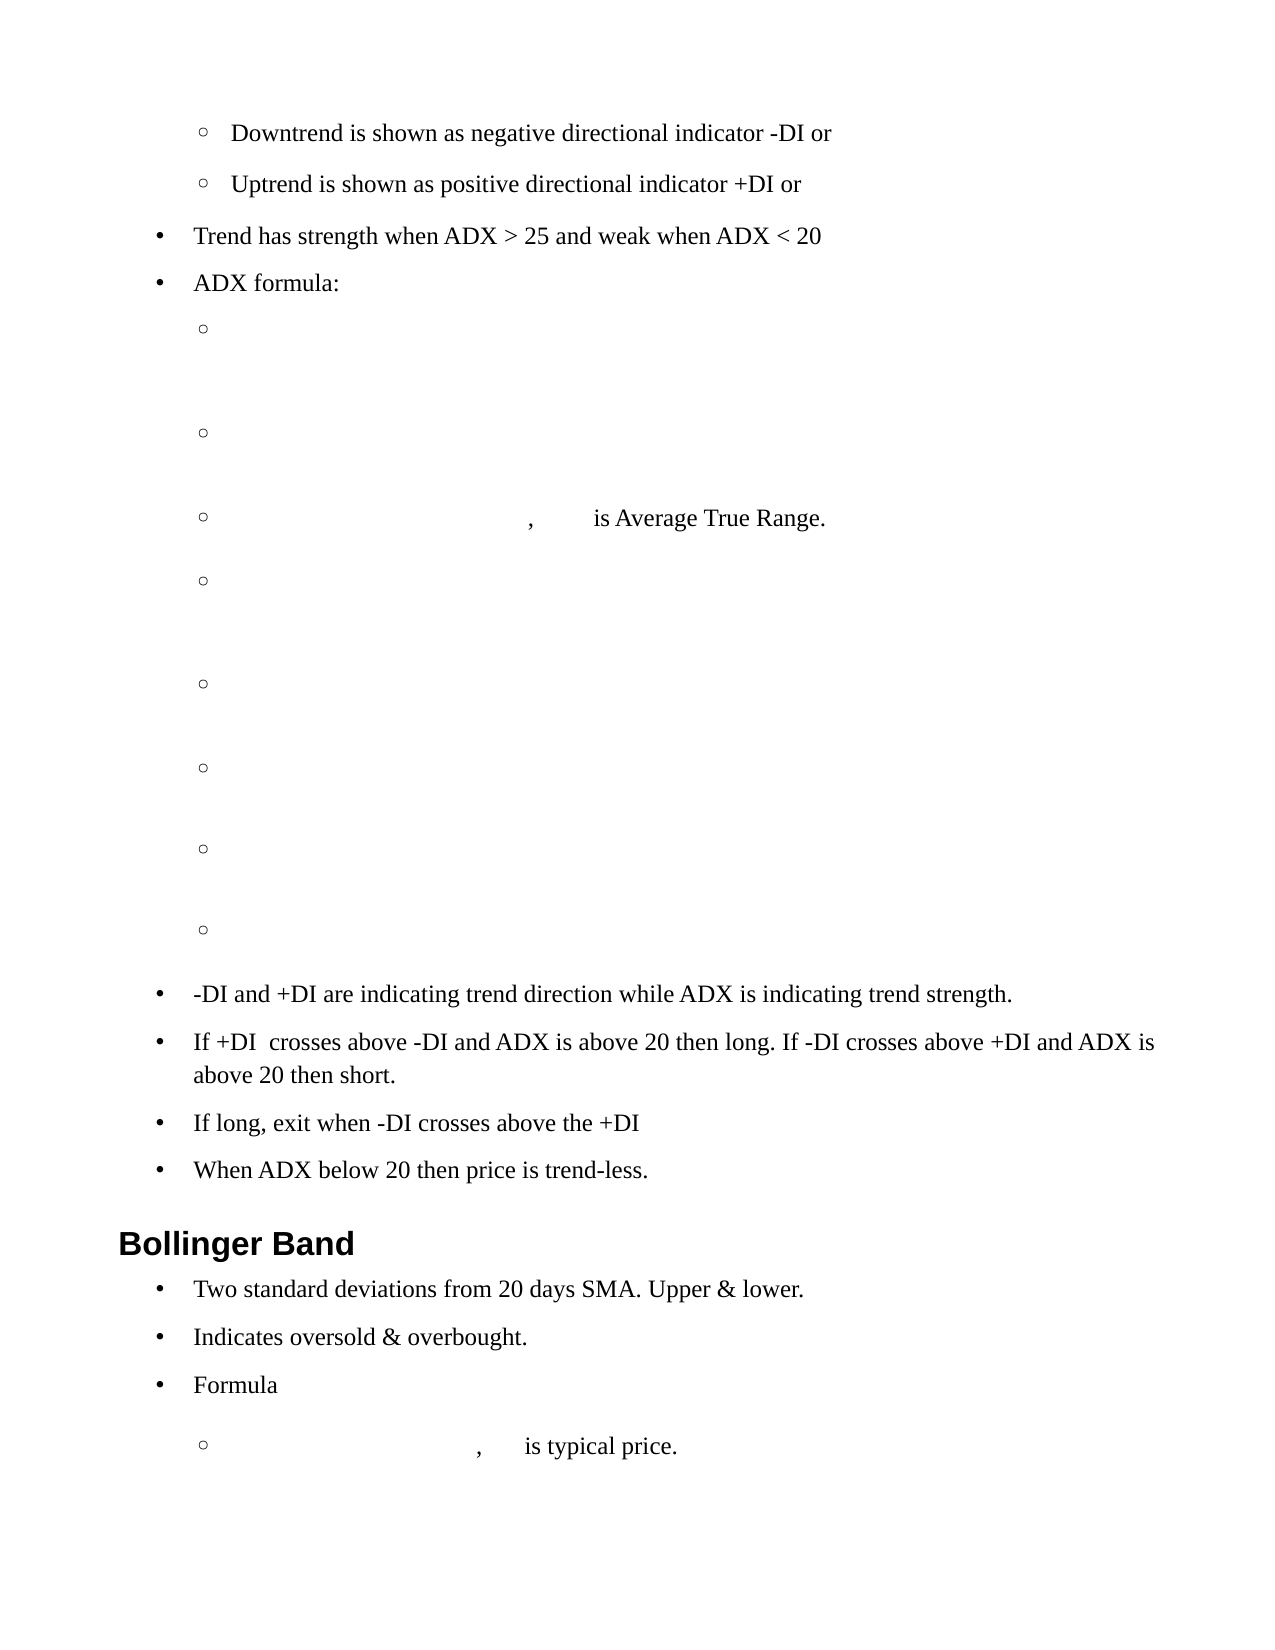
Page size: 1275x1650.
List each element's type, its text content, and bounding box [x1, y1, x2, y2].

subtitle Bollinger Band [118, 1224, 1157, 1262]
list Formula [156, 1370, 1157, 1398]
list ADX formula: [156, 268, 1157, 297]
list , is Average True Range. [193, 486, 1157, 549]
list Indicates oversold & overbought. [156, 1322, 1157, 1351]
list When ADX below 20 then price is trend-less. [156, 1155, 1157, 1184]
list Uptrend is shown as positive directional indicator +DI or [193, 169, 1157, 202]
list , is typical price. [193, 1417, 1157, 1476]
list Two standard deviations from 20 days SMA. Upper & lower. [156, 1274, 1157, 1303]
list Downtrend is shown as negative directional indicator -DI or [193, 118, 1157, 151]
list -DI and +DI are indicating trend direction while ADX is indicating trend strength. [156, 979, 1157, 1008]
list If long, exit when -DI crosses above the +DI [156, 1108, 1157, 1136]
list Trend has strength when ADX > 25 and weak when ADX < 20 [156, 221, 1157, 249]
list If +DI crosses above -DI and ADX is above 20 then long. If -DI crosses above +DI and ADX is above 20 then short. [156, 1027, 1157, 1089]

--

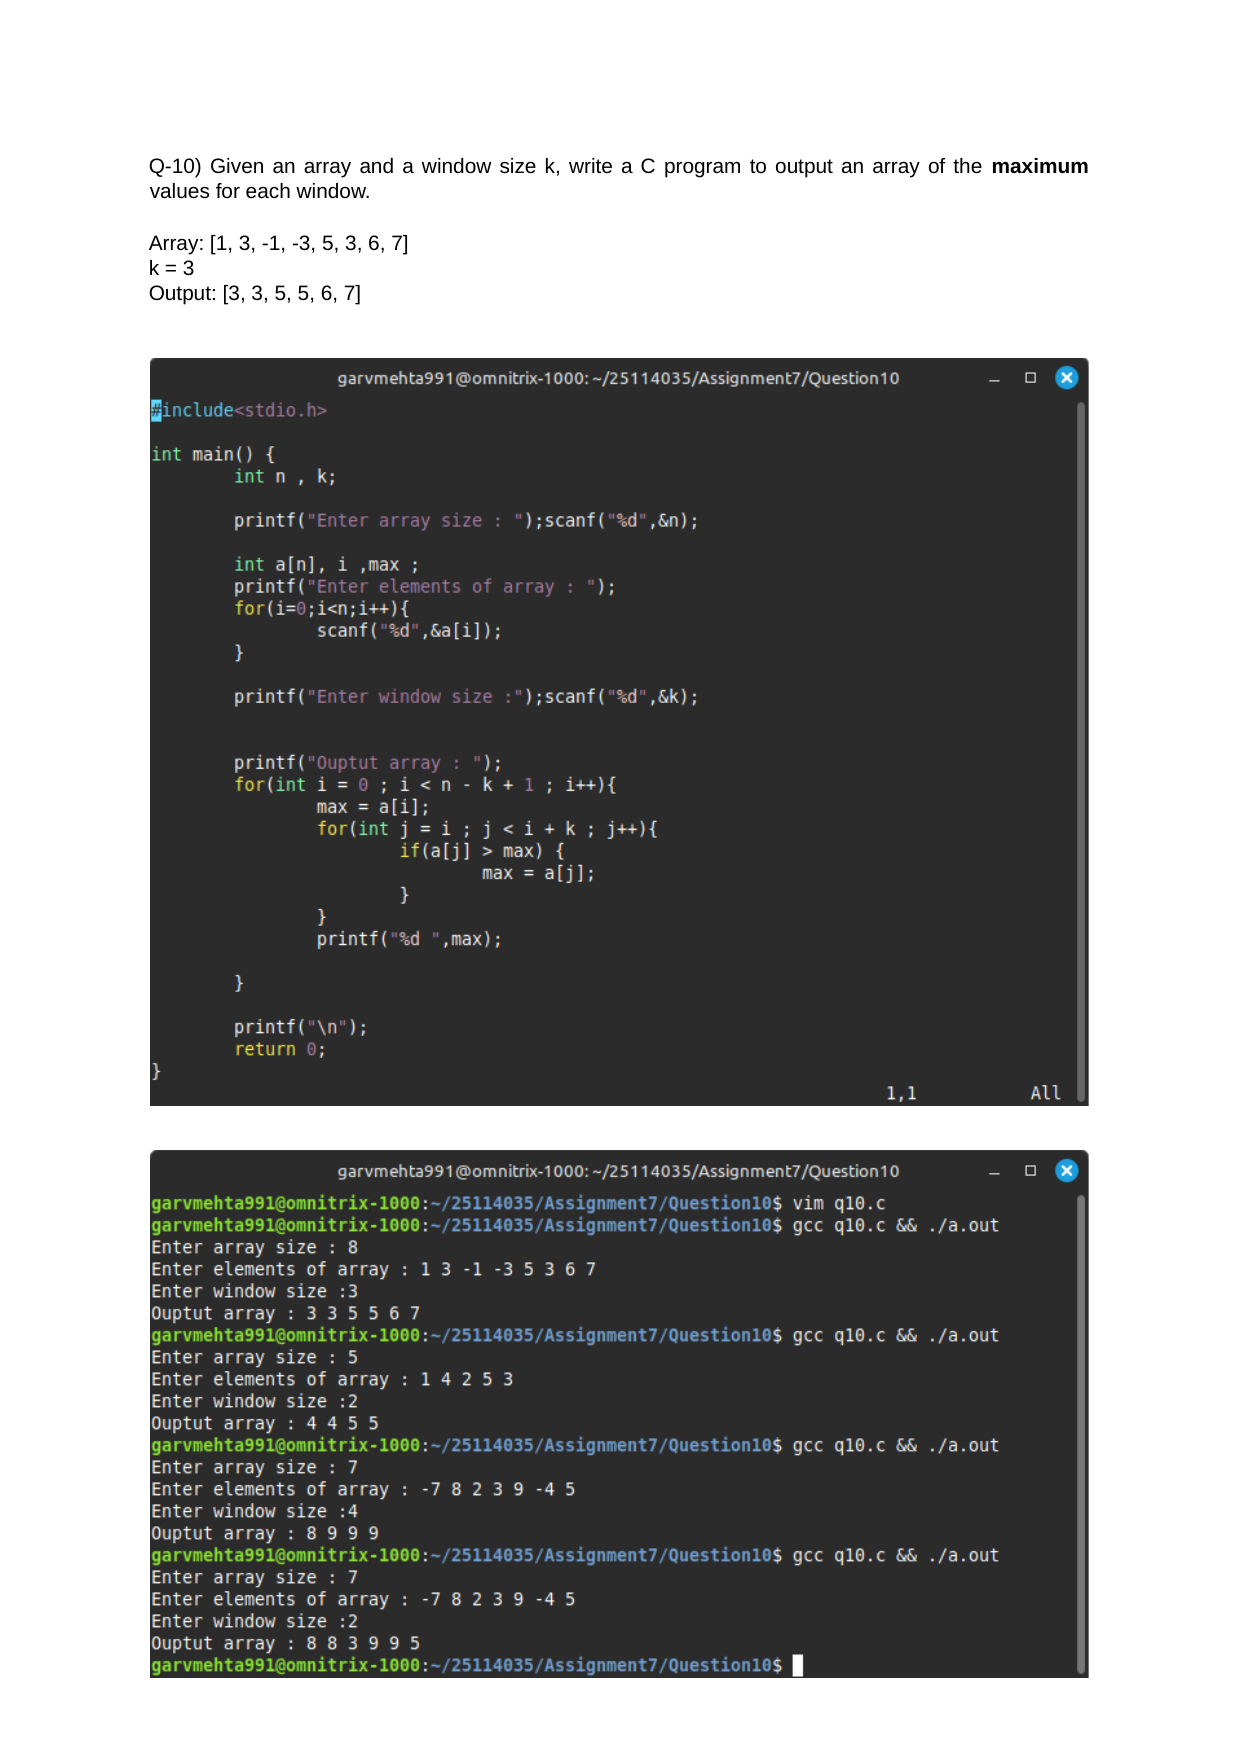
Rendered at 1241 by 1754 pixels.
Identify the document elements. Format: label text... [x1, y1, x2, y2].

--

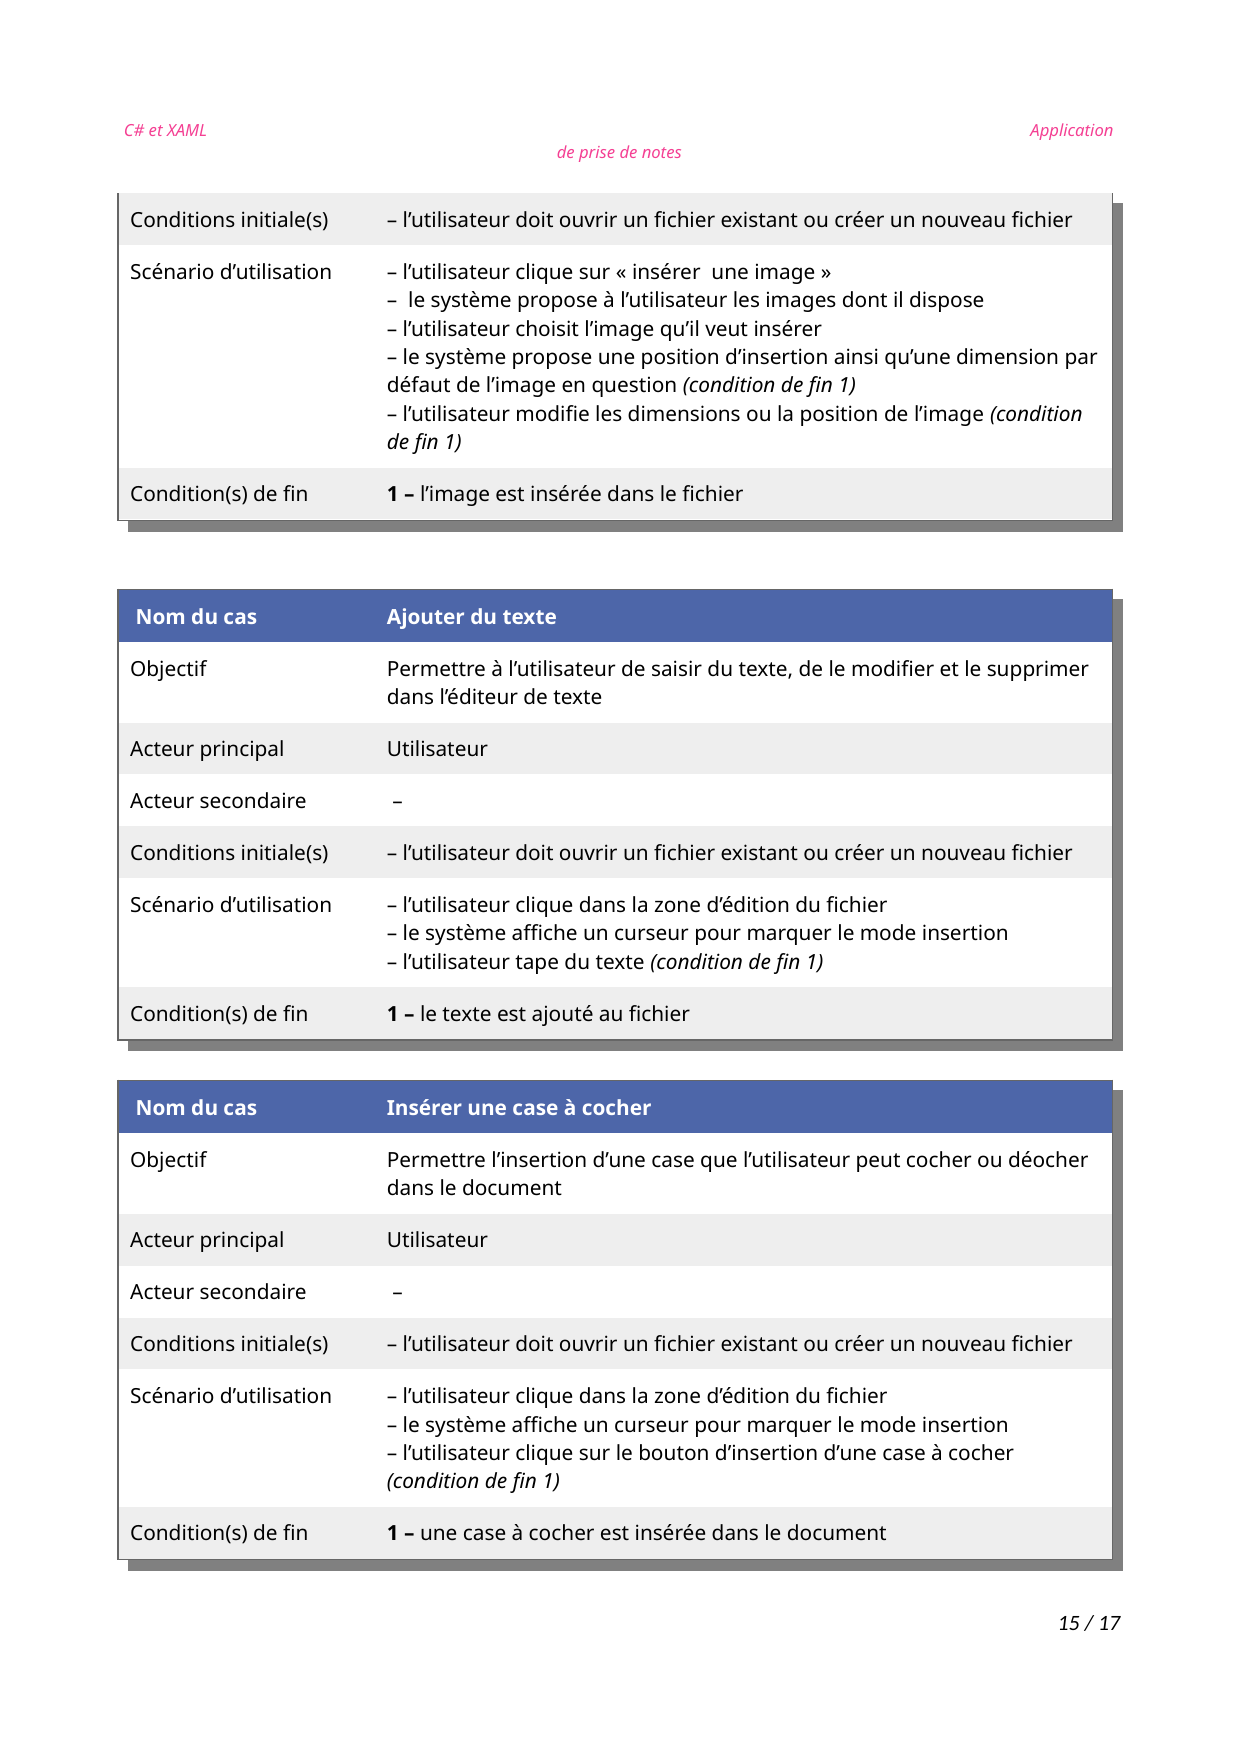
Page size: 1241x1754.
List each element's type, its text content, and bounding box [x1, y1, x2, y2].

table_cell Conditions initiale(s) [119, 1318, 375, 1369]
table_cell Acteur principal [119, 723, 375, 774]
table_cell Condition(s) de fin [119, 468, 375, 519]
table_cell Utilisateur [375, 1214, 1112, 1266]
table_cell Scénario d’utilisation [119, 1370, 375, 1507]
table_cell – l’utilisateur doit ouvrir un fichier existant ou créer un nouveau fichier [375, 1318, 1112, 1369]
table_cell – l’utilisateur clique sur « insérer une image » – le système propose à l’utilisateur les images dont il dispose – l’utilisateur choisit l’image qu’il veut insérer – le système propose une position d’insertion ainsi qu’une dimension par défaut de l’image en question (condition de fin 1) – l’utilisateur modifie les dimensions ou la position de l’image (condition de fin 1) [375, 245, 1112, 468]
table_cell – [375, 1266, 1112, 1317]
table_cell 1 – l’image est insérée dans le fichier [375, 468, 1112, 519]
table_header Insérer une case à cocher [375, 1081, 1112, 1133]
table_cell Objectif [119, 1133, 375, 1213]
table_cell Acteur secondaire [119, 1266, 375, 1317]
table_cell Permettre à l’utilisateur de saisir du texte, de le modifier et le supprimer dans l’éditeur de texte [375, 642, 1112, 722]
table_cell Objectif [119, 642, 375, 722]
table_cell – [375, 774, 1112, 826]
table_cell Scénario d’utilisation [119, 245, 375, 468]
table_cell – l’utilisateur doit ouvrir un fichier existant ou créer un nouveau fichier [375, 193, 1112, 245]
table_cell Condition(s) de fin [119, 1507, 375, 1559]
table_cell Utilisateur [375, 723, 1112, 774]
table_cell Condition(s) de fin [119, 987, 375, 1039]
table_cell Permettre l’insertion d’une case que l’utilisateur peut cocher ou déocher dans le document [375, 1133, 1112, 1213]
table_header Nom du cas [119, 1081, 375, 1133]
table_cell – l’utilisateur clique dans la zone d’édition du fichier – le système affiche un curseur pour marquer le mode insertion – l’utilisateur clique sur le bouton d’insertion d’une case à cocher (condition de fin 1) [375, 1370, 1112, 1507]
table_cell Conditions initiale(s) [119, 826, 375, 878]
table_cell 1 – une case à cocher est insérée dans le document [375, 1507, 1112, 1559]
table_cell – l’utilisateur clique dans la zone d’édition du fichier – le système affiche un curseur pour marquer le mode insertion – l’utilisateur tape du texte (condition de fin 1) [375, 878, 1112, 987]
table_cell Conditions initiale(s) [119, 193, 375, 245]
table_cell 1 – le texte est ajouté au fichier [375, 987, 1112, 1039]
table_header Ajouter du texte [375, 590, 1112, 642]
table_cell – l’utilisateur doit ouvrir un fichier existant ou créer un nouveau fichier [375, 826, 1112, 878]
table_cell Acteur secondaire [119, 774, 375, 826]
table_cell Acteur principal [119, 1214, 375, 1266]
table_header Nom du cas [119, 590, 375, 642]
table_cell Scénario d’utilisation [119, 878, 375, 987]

--

- Task instructions -
Copy the data from the line with "Rendered at 1241 by 1754 pixels." up to and including the line with "Identify the document", changing "document" to "page" and leaving everything else as it is.

- Right answer -
Rendered at 1241 by 1754 pixels.
Identify the page elements. Format: label text... [x1, y1, x2, y2].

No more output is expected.